Book Extract : In Love, At Ease: Everyday Spirituality With Pramukh Swami By Yogi Trivedi

Chapter -2 In Love: Bhakti Personified

Part I: Loving the Divine in All of Creation

Loving in silence can be a powerful articulation of love. Swamishri illustrated the existence of a love that could be shared in silence, by hearing unspoken requests and fulfilling them quietly. It was the first time Swayamprakashdas Swami (Doctor Swami) was sitting on an airplane. He was travelling with His Holiness in the February of 1965. They were going to invite the second President of India Dr Sarvepalli Radhakrishnan to the centennial celebrations of Shastriji Maharaj, Pramukh Swami Maharaj’s guru. The young monk sheepishly tried to glance over Pramukh Swami Maharaj’s shoulders to steal a view outside of the plane. Swamishri noticed the glint in Doctor Swami’s eyes as he looked towards the window. After a few minutes, he quietly stood up and directed the young sadhu to move to the window seat. Doctor Swami was shy and hesitated. Swami smiled and insisted with his fingers. Doctor Swami hopped into the window seat and curiously stared out the window for the entire flight. Swamishri did not say a word about the shift during or after the flight. When Doctor Swami tried to bring it up and thank him many years later, Swamishri simply smiled. More than five decades later, Doctor Swami still savours this memory as his most memorable experience with his spiritual master.

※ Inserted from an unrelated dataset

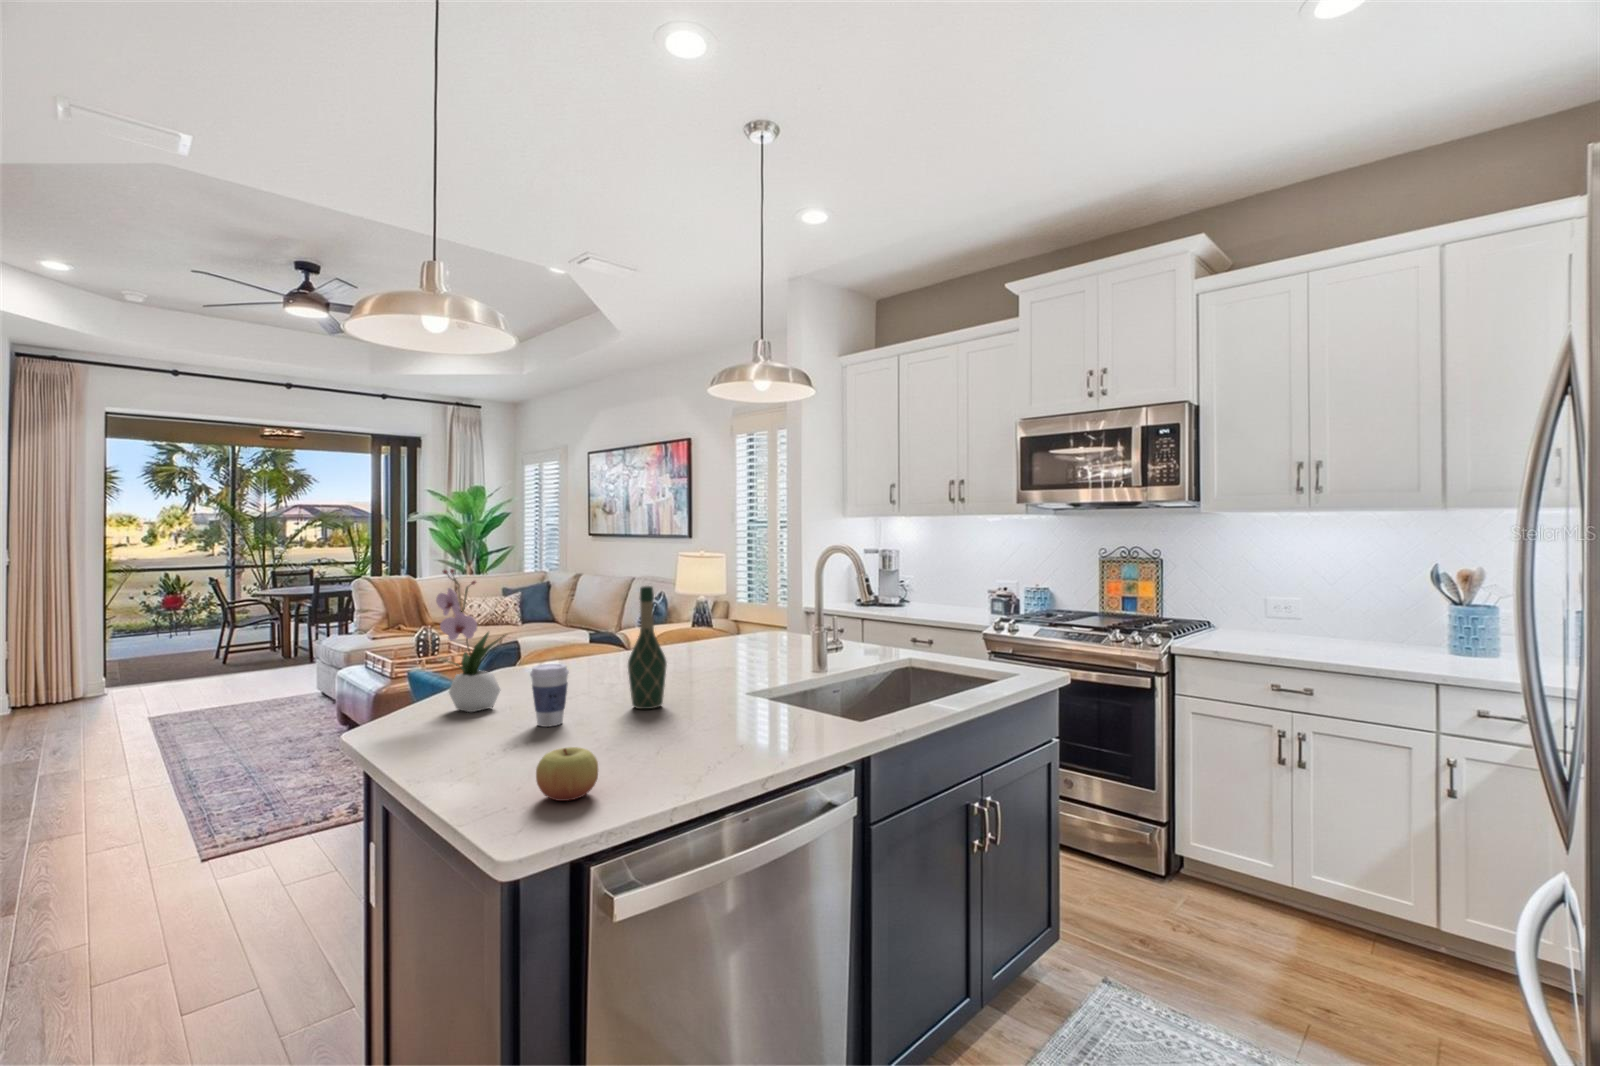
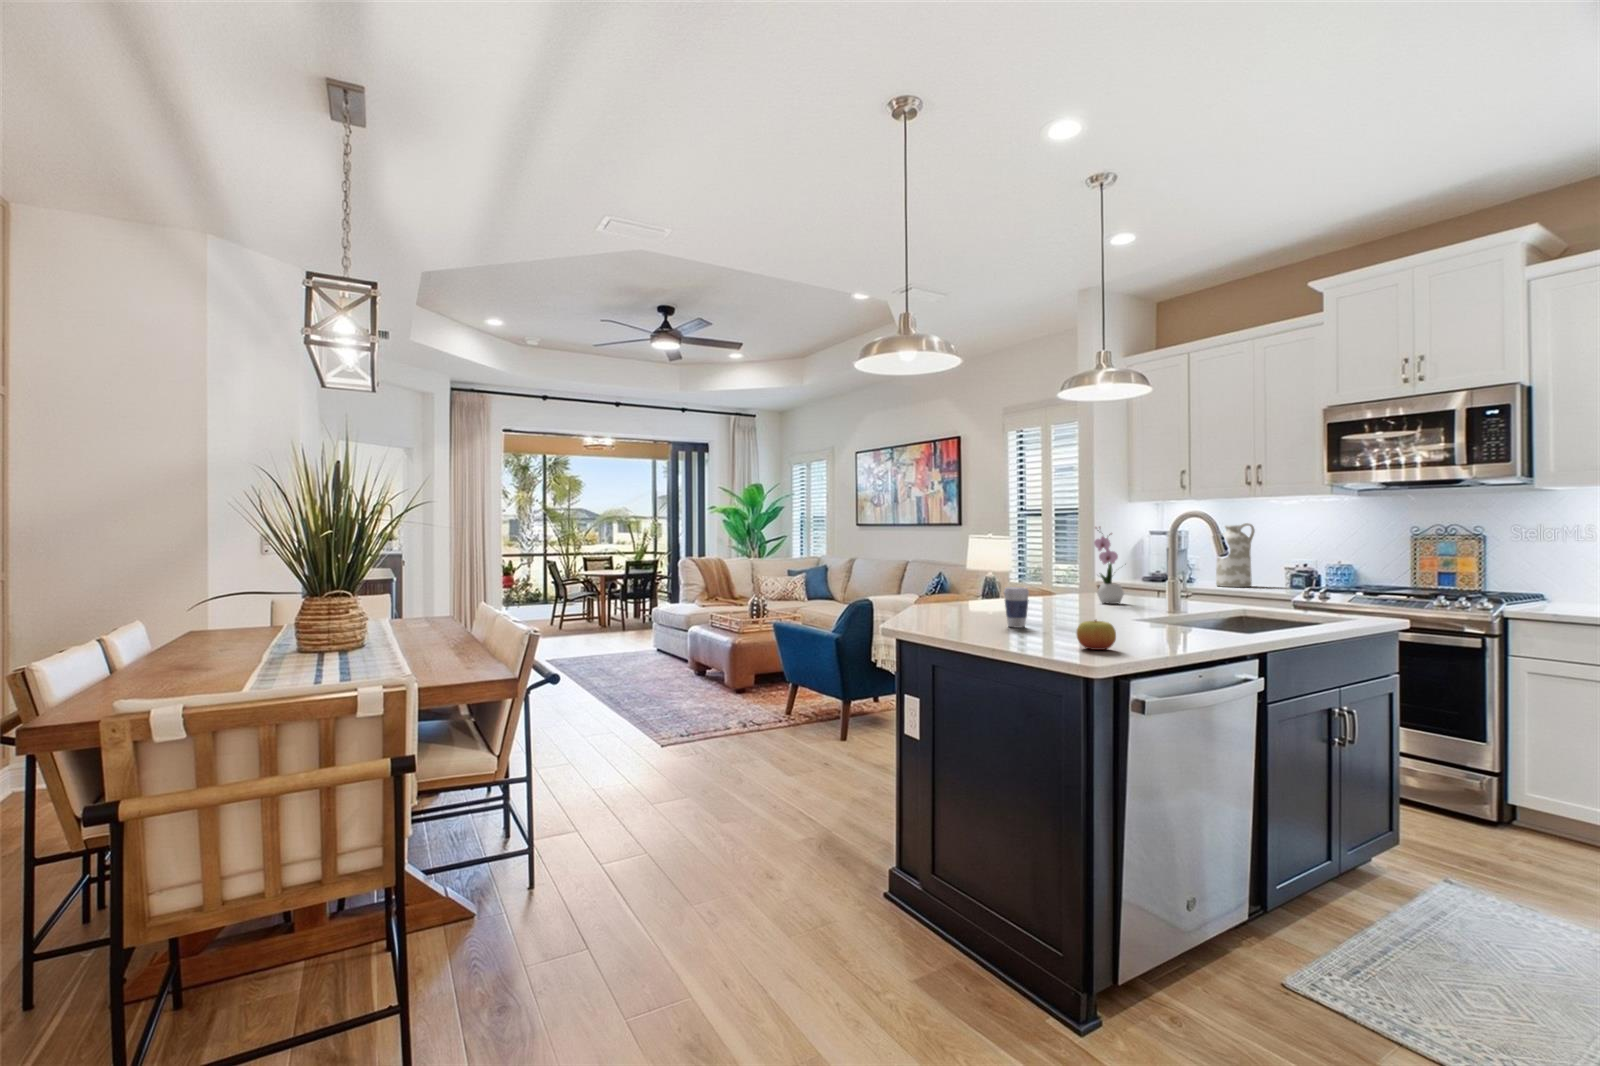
vase: none [922,542,959,613] -> present [1216,523,1255,587]
flower arrangement: present [436,569,501,712] -> present [1094,527,1124,604]
wine bottle: present [628,586,667,709] -> none [1057,537,1086,624]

Swamishri exhibited an essential skill of parenting by persuading with love, rather than breaking, demanding or forcing the child in a way that undermines the parent–child relationship. He delicately displayed and shared these lessons with parents to help them strengthen the bond with their children, and thus build a bridge between generations. A father had brought his son from South London to meet Swamishri at the Neasden Mandir in 2000. Upon entering the room, the father started yelling and shouting at the teenager in front of Swamishri and the dozen other people in the room. Swamishri signalled to the other people to leave the room. He ignored the father and asked the teenager to sit near him on the floor. Swamishri asked the child how he was doing, what he was studying and if he had any troubles with his friends. The boy immediately started speaking about peer pressure and trying to fit in with his friends, who all had vices and enjoyed activities that were considered inappropriate in the community. Swamishri listened to him patiently. The father tried to interrupt several times. Swamishri urged him to wait his turn.

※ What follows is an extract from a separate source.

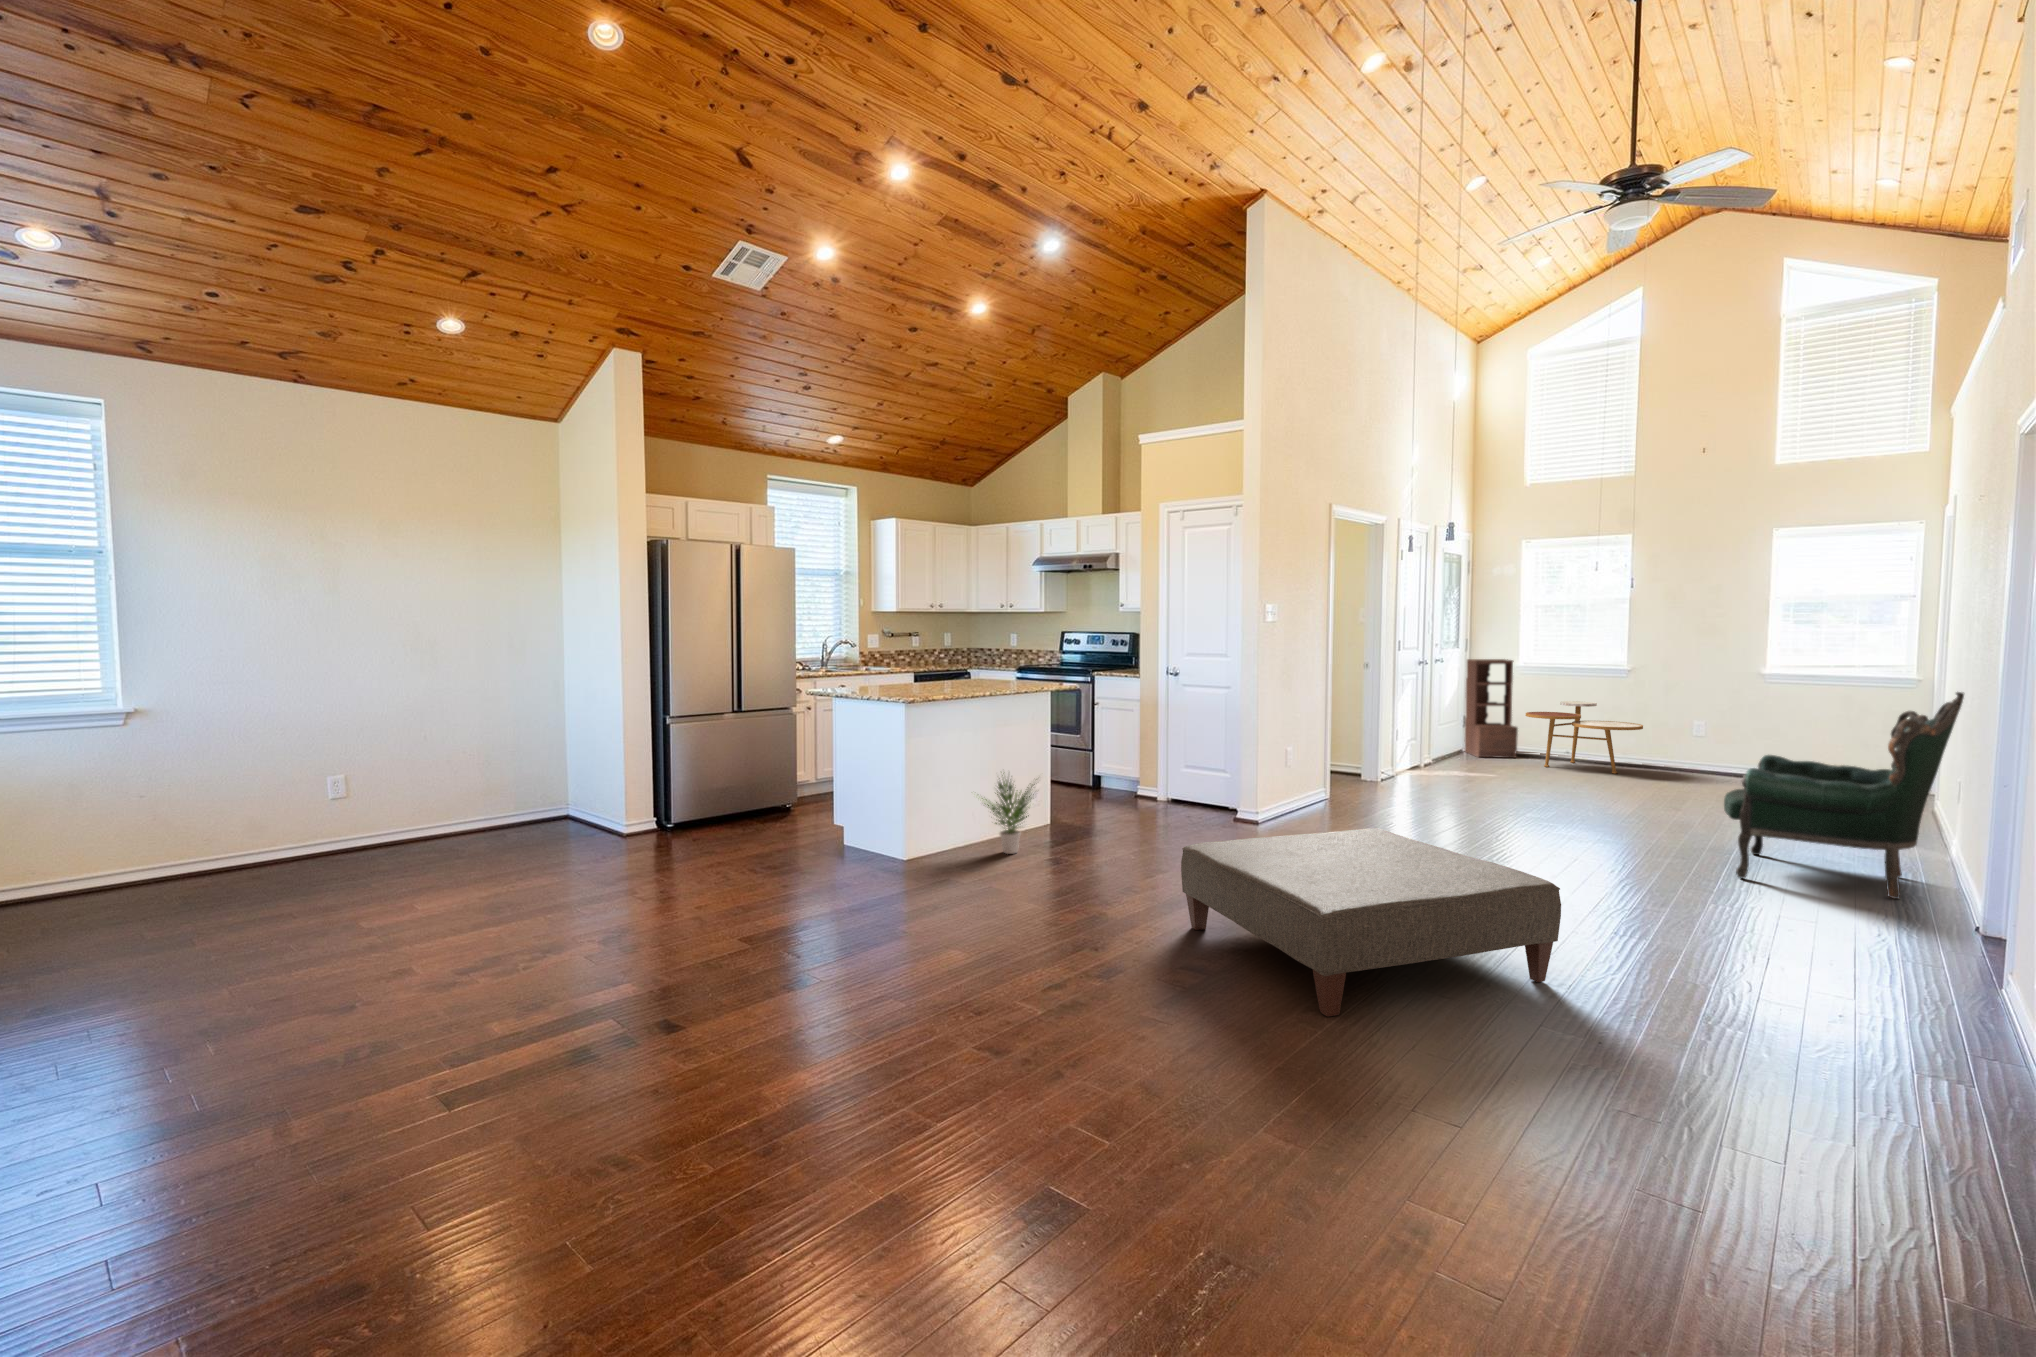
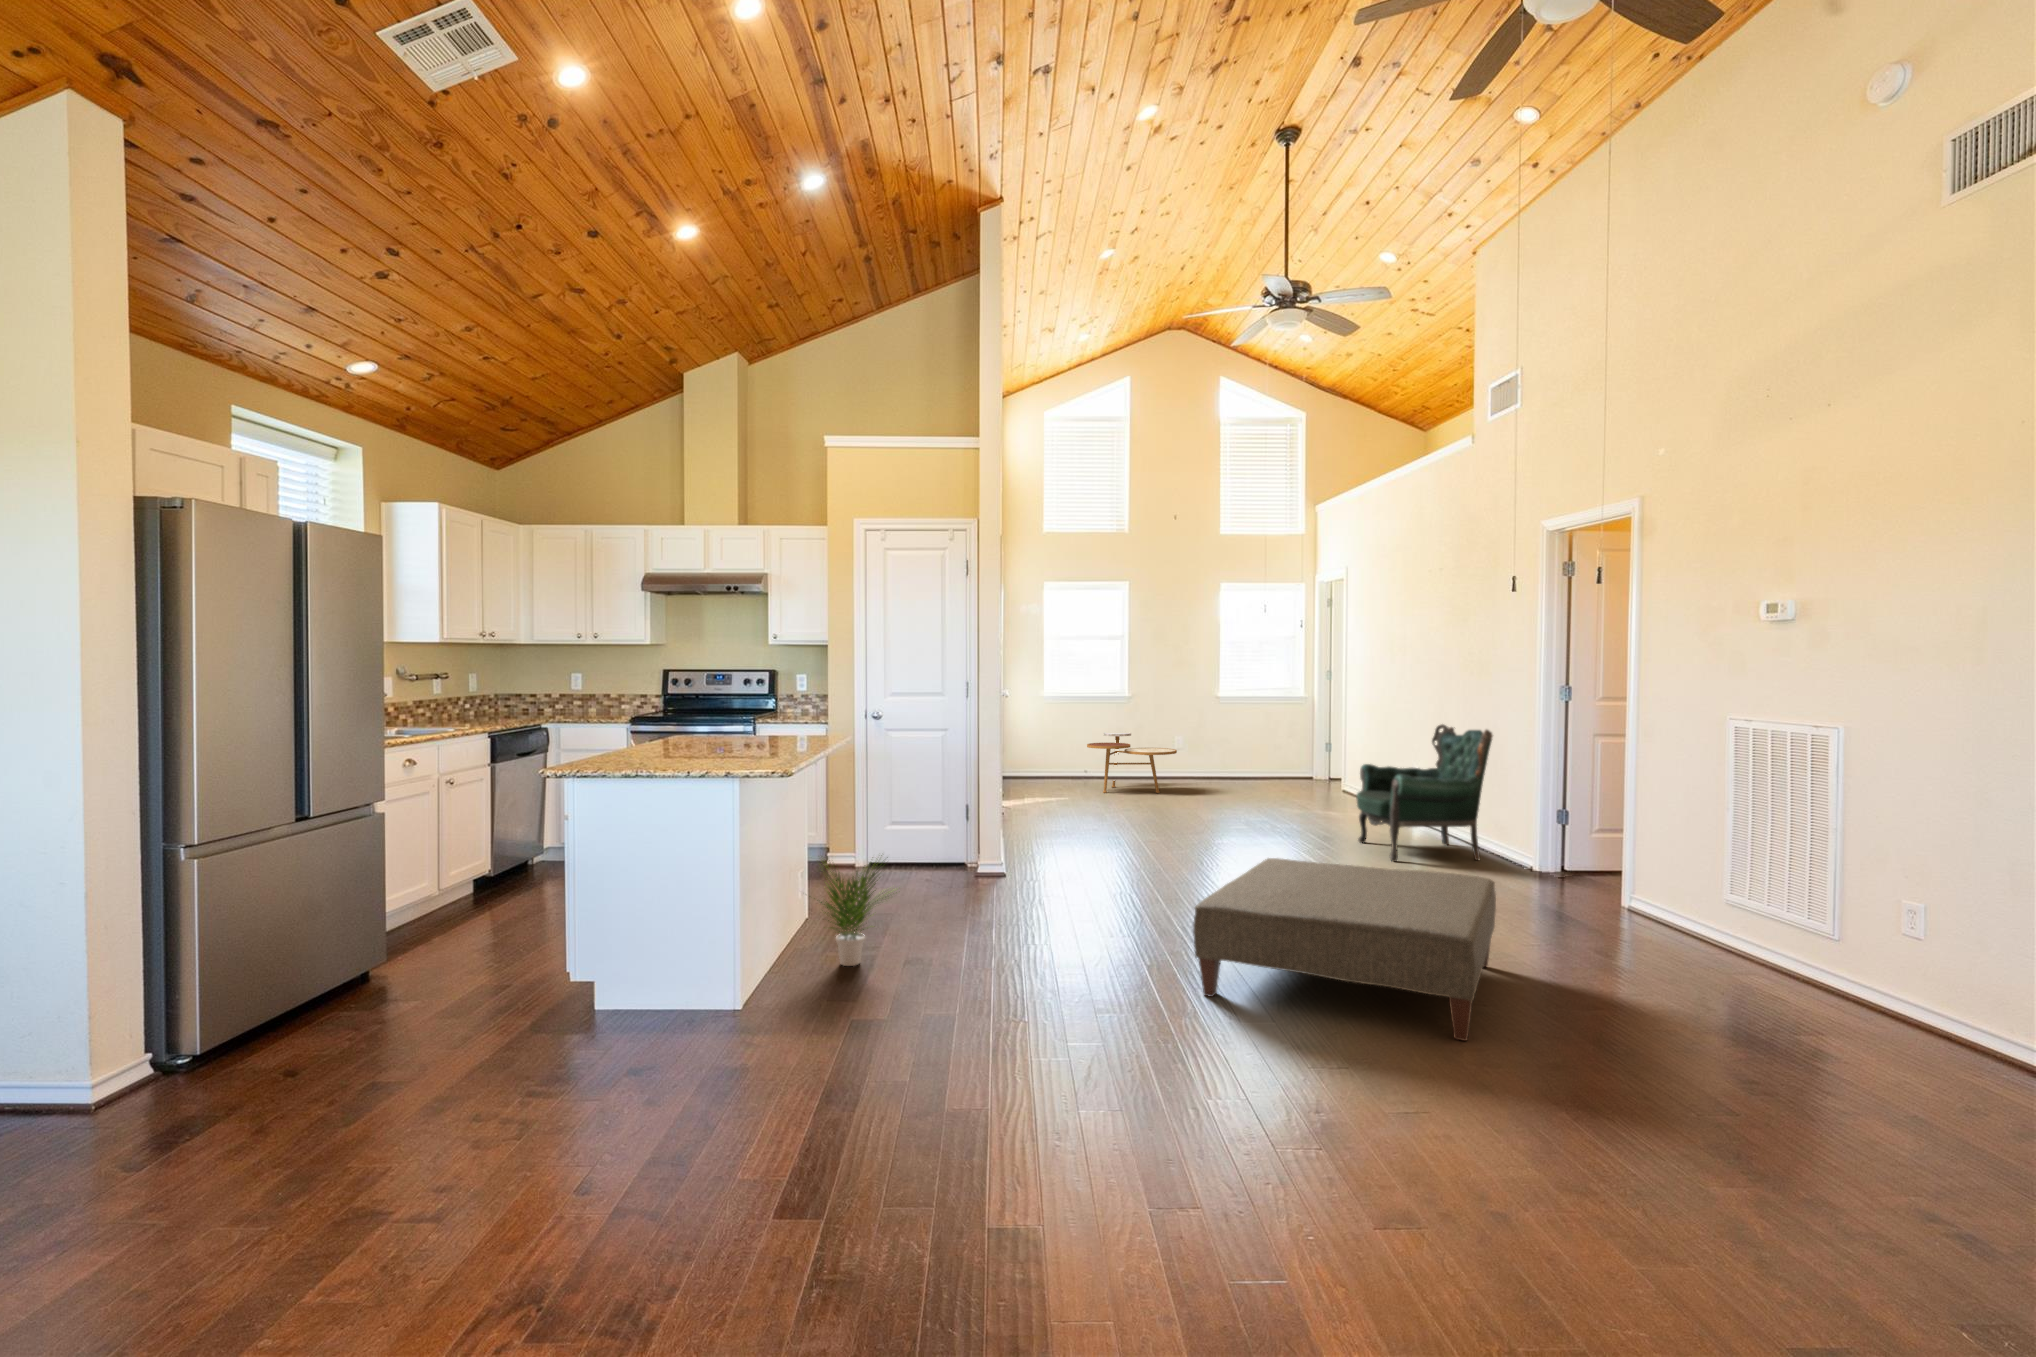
bookshelf: present [1464,659,1518,758] -> none [1020,696,1070,790]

After almost fifteen minutes, Swamishri turned to the father and said, ‘You have nothing left to say. He has told me everything he does, and why he does it. And if you give me the chance to speak to him, I will make sure that he tries to get past these distractions and focus on his choolwork.’ The father again shouted, ‘Swamishri, but he does not respect us.’ Swamishri retorted, ‘Do you respect him? I have been watching how you speak to him in public. It does not warrant a sense of respect or consideration. You have to love and respect in order to earn it back.’ During his exchange with the boy, Swamishri did not mention or advise the boy to give up his vices and the use of illicit drugs. But as the boy walked out of the room, he turned around and said, ‘You get me, Swamishri. I want to make you happy. I am going to stop using. Bless me.’ Swamishri smiled and said, ‘I will pray for you. I will love you.’